Some works have featured that replacement dental resorption may be a consequence of trauma and may cause transplant and reimplants to fail ₁₁₁₂ . They demonstrated the participation of the immuno-pathological response in inflammatory dental resorption. They claim that the mechanisms of the two types of dental resorption are different. The aim of their study was to observe the immunol responses of patient who suffered dental trauma with subsequent replacement dental resorption. The result of ELISA demonstrated that serum from patients with replacement root resorption contained larger amounts of IgG and smaller amounts of IgM anti-total human-dentin extract and anti-fractions of extract than did serum from control individuals.
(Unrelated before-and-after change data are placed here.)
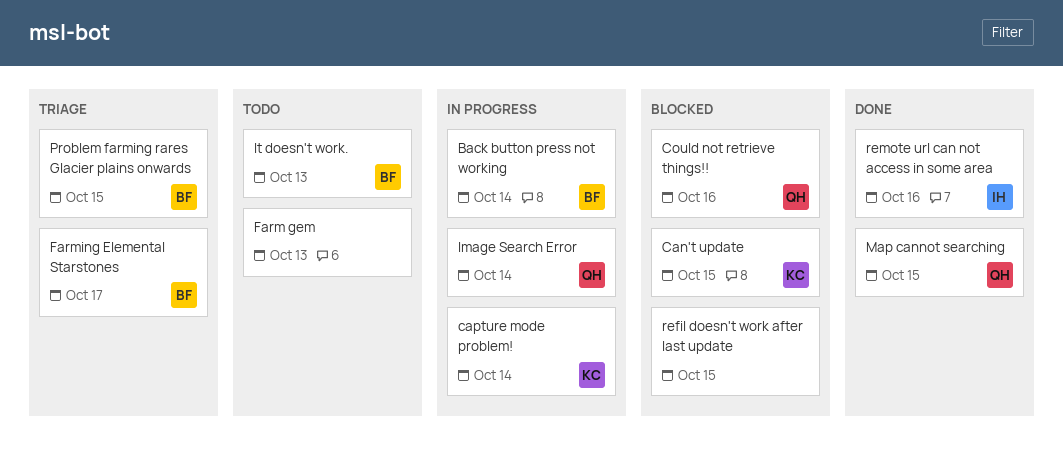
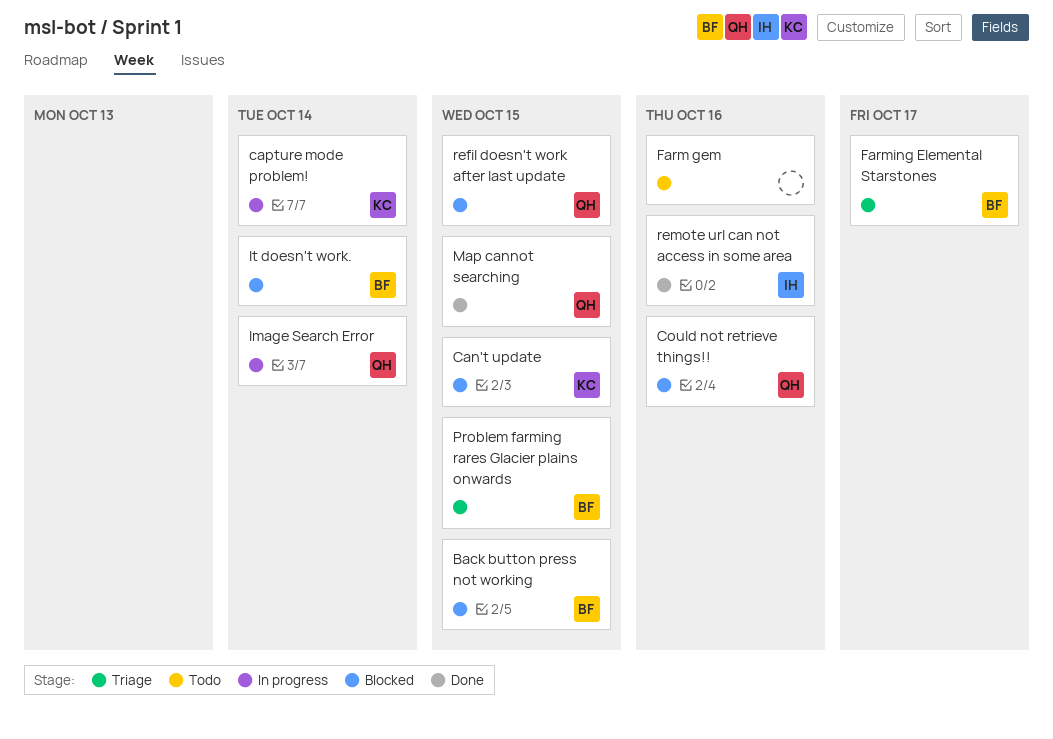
Back button press not working, status: In progress -> Blocked
Back button press not working, due: Oct 14 -> Oct 15
Farm gem, due: Oct 13 -> Oct 16
It doesn't work., status: Todo -> Blocked
It doesn't work., due: Oct 13 -> Oct 14
refil doesn't work after last update, owner: none -> QH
Their results signal a hypothesis that dentin is immunogenic and the serological profile of patients with replacement dental resorption may be identified through biochemical analysis of their blood. The authors conclude that this method may allow early diagnosis of the dental resorption before it becomes radiographically visible.

Conclusions

After reading and analyzing the results of several articles, and considering the current limitations of the applied methodologies, through this discussion it is concluded that dentin is not recognized as a self structure by the immunologic system, being the component of the tooth which is more likely to trigger root resorptions.